Assim como Thiago Pera, da Esalq/Log, e Gesner Oliveira, da FGV, Castelar acredita que a falta de investimentos explicam a lenta expansão e a má qualidade das rodovias. ”Fica claro que já há bastante tempo há uma tendência de regressão na disponibilidade de infraestrutura de rodovias, quando considerada como proporção do tamanho da economia, de outra forma já evidente na comparação entre as evoluções da extensão da malha rodoviária e do PIB e dos indicadores do setor de transporte rodoviário de carga”.

Nesse sentido, o autor, além de criticar a metodologia utilizada pelo MPF, também traça um importante histórico sobre a utilização das rodovias pelas empresas do agronegócio, com a crescente necessidade do setor em transportar a produção agrícola, seja ela processada, vendida ou exportada. Segundo ele, em estados mais a Oeste e a Norte do Brasil o setor ferroviário é ainda menos desenvolvido do que em outras regiões. Entre 1980 e 2019, a malha rodoviária federal pavimentada teve expansão média de apenas 0,8% ao ano, de 47,5 mil para 65,4 mil km, – no mesmo período, o PIB brasileiro cresceu em média 2,2% ao ano.

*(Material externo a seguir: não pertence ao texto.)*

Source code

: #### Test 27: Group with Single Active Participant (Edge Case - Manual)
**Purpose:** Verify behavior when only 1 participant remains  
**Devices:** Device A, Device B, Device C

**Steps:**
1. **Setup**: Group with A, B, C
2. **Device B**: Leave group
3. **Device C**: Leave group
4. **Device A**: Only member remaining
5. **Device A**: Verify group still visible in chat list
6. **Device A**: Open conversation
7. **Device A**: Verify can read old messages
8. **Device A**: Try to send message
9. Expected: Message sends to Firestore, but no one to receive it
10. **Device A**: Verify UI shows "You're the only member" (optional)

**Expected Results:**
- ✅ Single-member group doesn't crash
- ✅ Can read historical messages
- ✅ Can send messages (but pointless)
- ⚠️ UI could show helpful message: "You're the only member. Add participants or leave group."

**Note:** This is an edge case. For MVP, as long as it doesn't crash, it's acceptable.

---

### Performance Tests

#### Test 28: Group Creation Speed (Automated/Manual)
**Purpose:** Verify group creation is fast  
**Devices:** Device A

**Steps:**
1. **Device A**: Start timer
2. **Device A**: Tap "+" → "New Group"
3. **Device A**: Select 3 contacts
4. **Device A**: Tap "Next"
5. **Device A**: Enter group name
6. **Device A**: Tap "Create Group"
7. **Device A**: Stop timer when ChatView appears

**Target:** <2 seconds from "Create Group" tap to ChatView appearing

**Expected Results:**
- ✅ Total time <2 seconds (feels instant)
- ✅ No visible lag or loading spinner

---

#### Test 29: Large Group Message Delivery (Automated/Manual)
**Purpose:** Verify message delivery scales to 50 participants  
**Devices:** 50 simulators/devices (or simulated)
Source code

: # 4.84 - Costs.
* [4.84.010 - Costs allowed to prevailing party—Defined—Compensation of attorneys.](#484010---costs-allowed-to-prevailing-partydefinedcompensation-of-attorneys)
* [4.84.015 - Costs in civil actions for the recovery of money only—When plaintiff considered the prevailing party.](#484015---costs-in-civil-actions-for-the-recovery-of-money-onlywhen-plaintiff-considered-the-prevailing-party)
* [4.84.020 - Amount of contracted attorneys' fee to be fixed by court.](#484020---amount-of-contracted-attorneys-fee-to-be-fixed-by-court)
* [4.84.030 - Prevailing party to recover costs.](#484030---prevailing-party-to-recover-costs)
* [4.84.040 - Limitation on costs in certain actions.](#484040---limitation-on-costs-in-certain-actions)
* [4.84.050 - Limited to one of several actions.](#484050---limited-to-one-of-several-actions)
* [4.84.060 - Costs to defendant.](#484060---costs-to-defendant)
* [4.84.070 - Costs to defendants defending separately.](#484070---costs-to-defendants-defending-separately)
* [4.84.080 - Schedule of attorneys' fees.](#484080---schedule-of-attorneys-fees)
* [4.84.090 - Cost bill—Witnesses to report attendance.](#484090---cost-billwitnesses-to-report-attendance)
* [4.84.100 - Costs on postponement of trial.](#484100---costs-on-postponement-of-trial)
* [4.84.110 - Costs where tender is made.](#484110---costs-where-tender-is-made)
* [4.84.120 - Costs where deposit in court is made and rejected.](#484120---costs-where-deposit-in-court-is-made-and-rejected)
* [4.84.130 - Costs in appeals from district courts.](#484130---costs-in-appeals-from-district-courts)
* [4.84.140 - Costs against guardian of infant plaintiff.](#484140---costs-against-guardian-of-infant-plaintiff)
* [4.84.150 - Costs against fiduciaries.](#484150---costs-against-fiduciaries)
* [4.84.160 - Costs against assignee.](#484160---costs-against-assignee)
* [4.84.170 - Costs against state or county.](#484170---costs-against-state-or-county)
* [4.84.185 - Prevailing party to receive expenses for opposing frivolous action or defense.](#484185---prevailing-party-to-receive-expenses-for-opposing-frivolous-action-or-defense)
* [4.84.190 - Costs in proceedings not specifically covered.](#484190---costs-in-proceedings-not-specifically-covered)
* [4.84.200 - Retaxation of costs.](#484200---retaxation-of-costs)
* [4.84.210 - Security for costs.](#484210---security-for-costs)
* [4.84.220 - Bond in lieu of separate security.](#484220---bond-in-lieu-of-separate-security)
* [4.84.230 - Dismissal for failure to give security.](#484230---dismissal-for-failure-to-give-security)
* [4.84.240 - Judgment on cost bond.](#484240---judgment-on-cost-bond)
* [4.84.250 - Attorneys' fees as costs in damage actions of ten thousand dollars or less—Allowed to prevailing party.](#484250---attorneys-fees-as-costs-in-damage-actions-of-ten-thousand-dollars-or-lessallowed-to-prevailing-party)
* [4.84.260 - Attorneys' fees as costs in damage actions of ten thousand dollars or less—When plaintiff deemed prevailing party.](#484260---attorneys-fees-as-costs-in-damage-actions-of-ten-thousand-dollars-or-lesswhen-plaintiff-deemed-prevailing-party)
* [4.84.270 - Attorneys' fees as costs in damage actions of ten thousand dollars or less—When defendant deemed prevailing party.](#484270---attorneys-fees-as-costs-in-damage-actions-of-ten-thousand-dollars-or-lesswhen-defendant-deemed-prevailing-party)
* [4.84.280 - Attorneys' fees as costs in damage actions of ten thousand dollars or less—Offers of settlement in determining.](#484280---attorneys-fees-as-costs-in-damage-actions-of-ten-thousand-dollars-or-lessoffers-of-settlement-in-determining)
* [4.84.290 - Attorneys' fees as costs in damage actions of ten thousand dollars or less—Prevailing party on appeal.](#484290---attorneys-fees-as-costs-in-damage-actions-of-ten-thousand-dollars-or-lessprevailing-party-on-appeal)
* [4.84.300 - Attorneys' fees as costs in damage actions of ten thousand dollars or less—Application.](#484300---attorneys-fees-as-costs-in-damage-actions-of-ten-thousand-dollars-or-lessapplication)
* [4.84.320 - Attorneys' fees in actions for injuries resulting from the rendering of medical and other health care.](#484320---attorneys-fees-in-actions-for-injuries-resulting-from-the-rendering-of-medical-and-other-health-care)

Os números reforçam o fato de que enquanto o agronegócio cresceu expressivamente nos últimos anos, o mesmo fenômeno não ocorreu com a infraestrutura rodoviária. Entre 1997 e 2018, a malha pavimentada administrada pelo Departamento Nacional de Infraestrutura de Transportes (DNIT) foi expandida em apenas 0,96% ao ano. E não para por aí: estudos mais recentes mostram, ainda, que a pandemia da Covid-19 reforçou a necessidade brasileira por investimentos em infraestrutura. Agora, para dar um salto de competitividade, o país precisa dobrar o valor aplicado em melhorias.

Além de expandir o tamanho das rodovias, é necessário aprimorar a manutenção das já existentes. Estima-se que a malha rodoviária federal deprecia 0,083% do PIB ao ano, contra um gasto médio anual com manutenção e conservação de apenas 0,071% do PIB ao ano. Ou seja, afirma Castelar, o gasto não compensa a depreciação, de forma que não é possível reparar os problemas antigos e muito menos fazer frente à expansão do transporte rodoviário de cargas e da frota de veículos.